EXERCISES
1. Reproduce the passage on U.S. death trends word for word, starting at "w The percentage" and ending at "new death rates.".
2. Carry on the passage on U.S. death trends from the point where it stops.

SOURCE EXTRACT

******************************

What some are finding is that people are losing hope.
Financial struggles, a widening income gap and divisive politics are all casting a pall over many Americans, said Dr. William Dietz, a disease prevention expert at George Washington University,
“I really do believe that people are increasingly hopeless, and that that leads to drug use, it leads potentially to suicide,” he said.
Drug overdose deaths also continued to climb, surpassing 70,000 last year, in the midst of the deadliest drug overdose epidemic in U.S. history. The death rate rose 10 percent from the previous year, smaller than the 21 percent jump seen between 2016 and 2017, the AP reported.
That’s not quite cause for celebration, said Dr. John Rowe, a professor of health policy and aging at Columbia University.
“Maybe it’s starting to slow down, but it hasn’t turned around yet,” Rowe said. “I think it will take several years.”
The CDC figures are based mainly on a review of 2017 death certificates. The life expectancy figure is based on current death trends and other factors.
The agency also said:
w A baby born last year in the U.S. is expected to live about 78 years and 7 months, on average. An American born in 2015 or 2016 was expected to live about a month longer, and one born in 2014 about two months longer than that.
w The suicide rate was 14 deaths per 100,000 people. That’s the highest since at least 1975.
w The percentage of suicides due to drug overdose has been inching downward.
w Deaths from flu and pneumonia rose by about 6 percent. The 2017-2018 flu season was one of the worst in more than a decade, and some of the deaths from early in that season appeared in the new death rates.
w Death rates for heroin, methadone and prescription opioid painkillers were flat. But deaths from the powerful painkiller fentanyl and its close opioid cousins continued to soar in 2017.

******************************

PROVIDED INFORMATION
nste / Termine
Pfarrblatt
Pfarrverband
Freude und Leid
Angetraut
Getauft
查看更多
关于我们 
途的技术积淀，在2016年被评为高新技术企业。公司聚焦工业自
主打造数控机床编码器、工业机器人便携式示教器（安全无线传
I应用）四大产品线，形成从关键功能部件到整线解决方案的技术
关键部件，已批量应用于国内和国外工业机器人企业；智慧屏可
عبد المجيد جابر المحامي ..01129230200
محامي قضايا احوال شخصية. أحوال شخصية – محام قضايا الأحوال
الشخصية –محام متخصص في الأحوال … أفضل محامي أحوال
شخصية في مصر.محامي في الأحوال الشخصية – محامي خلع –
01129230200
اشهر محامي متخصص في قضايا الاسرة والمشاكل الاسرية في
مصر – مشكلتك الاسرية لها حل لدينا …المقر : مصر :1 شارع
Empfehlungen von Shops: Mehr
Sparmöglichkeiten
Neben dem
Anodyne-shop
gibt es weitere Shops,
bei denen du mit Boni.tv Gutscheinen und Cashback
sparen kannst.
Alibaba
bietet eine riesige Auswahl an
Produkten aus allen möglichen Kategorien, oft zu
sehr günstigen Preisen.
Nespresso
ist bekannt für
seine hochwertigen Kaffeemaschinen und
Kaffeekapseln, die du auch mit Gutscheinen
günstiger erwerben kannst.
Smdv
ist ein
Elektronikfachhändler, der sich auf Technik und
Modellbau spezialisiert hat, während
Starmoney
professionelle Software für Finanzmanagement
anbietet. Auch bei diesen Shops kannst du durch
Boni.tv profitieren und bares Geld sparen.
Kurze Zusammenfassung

******************************

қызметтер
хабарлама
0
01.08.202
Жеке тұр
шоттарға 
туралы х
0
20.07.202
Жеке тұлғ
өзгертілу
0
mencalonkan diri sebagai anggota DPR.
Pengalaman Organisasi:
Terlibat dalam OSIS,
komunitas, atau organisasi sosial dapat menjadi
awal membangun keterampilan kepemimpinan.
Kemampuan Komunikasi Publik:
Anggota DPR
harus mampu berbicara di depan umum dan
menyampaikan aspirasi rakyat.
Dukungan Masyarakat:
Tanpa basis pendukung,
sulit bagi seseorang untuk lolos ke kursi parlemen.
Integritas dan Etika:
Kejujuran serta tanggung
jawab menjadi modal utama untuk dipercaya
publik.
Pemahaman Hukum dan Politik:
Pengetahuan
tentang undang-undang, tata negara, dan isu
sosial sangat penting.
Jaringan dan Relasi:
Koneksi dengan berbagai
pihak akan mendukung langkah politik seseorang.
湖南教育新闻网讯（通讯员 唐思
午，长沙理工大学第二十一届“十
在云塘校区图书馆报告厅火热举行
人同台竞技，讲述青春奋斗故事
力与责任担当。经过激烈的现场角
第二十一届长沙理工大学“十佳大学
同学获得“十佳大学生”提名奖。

******************************

RESULTS BY TASK
1.
w The percentage of suicides due to drug overdose has been inching downward.
w Deaths from flu and pneumonia rose by about 6 percent. The 2017-2018 flu season was one of the worst in more than a decade, and some of the deaths from early in that season appeared in the new death rates.

2.
The CDC did not discuss 2017 gun deaths in the reports released Thursday. But earlier CDC reports noted increased rates of suicide by gun and by suffocation or hanging.
Interesting to note is that, in Belgium, where euthanization of people is legal, 10,000 people have been legally killed by doctors in the past 15 years. Sad that the best they can offer to some people who have “unbearable and untreatable” suffering is to agree to kill them. Oh, it’s their choice, some will quickly point out. It’s their life to take if they want. Who are we to judge? So we agree to end their life.
So what can we do about all this? What are we going to do about more people taking their own lives, turning to drugs and battling depression?
Well, we can go about life as usual, which means taking care of ourselves and checking in on those within our limited circle of friends and family. We can continue to pat ourselves on the back because our lives are good. We can pretend we care but do nothing different. We can look the other way and pretend we don’t notice anything different.
Or we can try to look beyond that circle and try to connect with neighbors we haven’t spoken to in 10 years or call that relative we last saw at the family reunion six years ago. We can try to be respectful and courteous to others, even when we don’t agree with them on matters of politics and religion. We can, actually, at risk of failure, get involved.
In this day of divisiveness, people are becoming more narrow-minded and less tolerant of those who don’t see things in the same way, who don’t share the same opinion. Any change must start with each person.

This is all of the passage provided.